» **Given text**:
Time again is paused as I sit in the stillness of the morning trying desperately to unravel the tsunami of emotion that swells up within me, threatening to drown everything I once knew, once loved. He comes today for the final time to collect his personal belongings ... this man who is my husband, or at least the stranger he has become. I know he will look the same as he steps through the door of our once-home, he will maybe even reach out to hug, lurching me from one reality to another and for a moment making everything seem normal again. Yet at the same time, his eyes will roam the hallway, the rooms into which he leads while I follow, seeking things he needs for his new nest in London, things essential to him, items he does not want to leave behind. In the end, it all comes down, for him, to possessions rather than those things that money cannot buy ... the sweet caress of a kiss, the touching, holding, folding of arms, nestling close to someone you know you love and trust as a comfort, a strength, those unexpected moments, the friendship, the support, the soulmate-ship, a partnership that once fitted together like two pieces of a puzzle joined as One.
To be told all this had ended in an email that swam in on the tide of ether one Sunday morning in July, churning up my emotions as I read it with such dread, was to bring about a breakdown. I collapsed. Somehow, since then, I have existed literally moment by moment, unable to think beyond. One part of me remains shocked that something like this could ever happen. Another part of me an ocean of tears. While the greater part feels betrayed, grieving for everything I believed in and the one who is leaving me behind, like a piece of discarded rubbish no longer worthy.
What did I do wrong?
Why would he abandon me in this way?

» **Work required**: Does each statement below agree with the passage about the departing husband? Answer yes or no for each and quote the words of the passage that decide it. 1. The writer learned of the ending through an email on a Sunday morning in July. 2. The husband is setting up a new home in Paris. 3. Today's visit is the husband's first of several trips to collect his belongings.

» **Data items**:
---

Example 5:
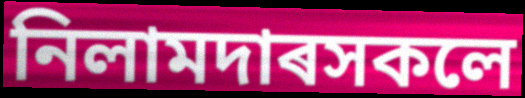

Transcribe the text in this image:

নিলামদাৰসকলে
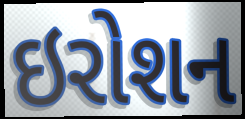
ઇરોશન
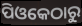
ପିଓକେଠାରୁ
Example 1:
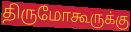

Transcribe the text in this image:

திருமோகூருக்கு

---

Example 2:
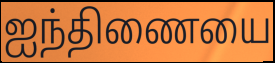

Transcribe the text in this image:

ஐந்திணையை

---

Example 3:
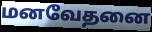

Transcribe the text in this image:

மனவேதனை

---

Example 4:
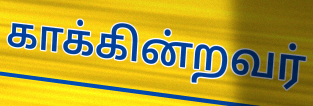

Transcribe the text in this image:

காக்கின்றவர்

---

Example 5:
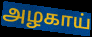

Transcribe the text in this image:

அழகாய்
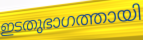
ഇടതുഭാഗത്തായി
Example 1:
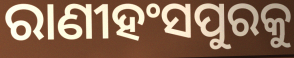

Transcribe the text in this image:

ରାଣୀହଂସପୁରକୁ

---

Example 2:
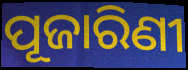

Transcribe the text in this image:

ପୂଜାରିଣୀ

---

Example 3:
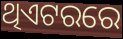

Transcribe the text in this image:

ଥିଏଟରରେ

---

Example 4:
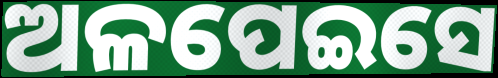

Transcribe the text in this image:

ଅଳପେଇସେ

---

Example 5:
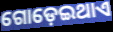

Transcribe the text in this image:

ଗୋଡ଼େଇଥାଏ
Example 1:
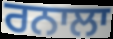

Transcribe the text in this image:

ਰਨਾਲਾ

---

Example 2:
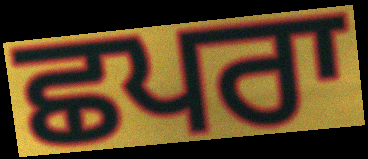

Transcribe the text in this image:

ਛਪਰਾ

---

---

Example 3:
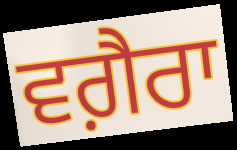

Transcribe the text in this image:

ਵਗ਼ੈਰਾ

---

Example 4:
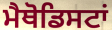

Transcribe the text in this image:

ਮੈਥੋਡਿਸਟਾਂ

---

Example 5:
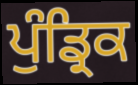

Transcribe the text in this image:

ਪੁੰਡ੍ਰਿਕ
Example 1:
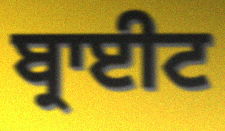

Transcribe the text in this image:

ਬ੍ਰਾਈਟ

» **Complete response**:
1. Yes: "To be told all this had ended in an email that swam in on the tide of ether one Sunday morning in July"
2. No: "seeking things he needs for his new nest in London"
3. No: "He comes today for the final time to collect his personal belongings"